*Directive*. Report how many lines below contain the word "juiste". Give only the number.

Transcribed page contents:
Content starts

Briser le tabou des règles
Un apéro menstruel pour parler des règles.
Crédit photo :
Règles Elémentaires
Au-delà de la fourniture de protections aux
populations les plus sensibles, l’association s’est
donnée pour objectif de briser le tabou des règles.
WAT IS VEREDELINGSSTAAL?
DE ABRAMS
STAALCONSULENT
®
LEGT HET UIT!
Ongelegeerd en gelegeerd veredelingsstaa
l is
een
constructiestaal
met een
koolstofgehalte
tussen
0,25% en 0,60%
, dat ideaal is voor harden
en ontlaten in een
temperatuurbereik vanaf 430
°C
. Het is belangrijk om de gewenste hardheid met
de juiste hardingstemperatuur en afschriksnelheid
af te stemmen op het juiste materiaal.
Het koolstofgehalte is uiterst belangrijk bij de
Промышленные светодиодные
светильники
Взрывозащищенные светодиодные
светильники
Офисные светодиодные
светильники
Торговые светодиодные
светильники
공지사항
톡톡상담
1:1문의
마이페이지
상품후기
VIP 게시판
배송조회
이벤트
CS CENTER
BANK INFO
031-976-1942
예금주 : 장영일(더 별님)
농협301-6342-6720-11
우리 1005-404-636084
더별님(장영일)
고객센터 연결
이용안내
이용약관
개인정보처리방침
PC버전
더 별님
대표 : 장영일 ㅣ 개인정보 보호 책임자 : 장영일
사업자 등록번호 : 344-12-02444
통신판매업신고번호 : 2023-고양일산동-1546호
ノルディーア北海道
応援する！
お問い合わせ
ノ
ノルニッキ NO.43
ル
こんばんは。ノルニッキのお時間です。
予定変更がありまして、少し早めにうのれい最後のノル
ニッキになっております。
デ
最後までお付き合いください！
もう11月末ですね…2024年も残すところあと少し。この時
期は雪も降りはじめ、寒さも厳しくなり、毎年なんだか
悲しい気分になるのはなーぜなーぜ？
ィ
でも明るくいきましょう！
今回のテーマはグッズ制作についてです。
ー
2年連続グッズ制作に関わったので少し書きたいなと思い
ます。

Content ends

*Output of the task*. 2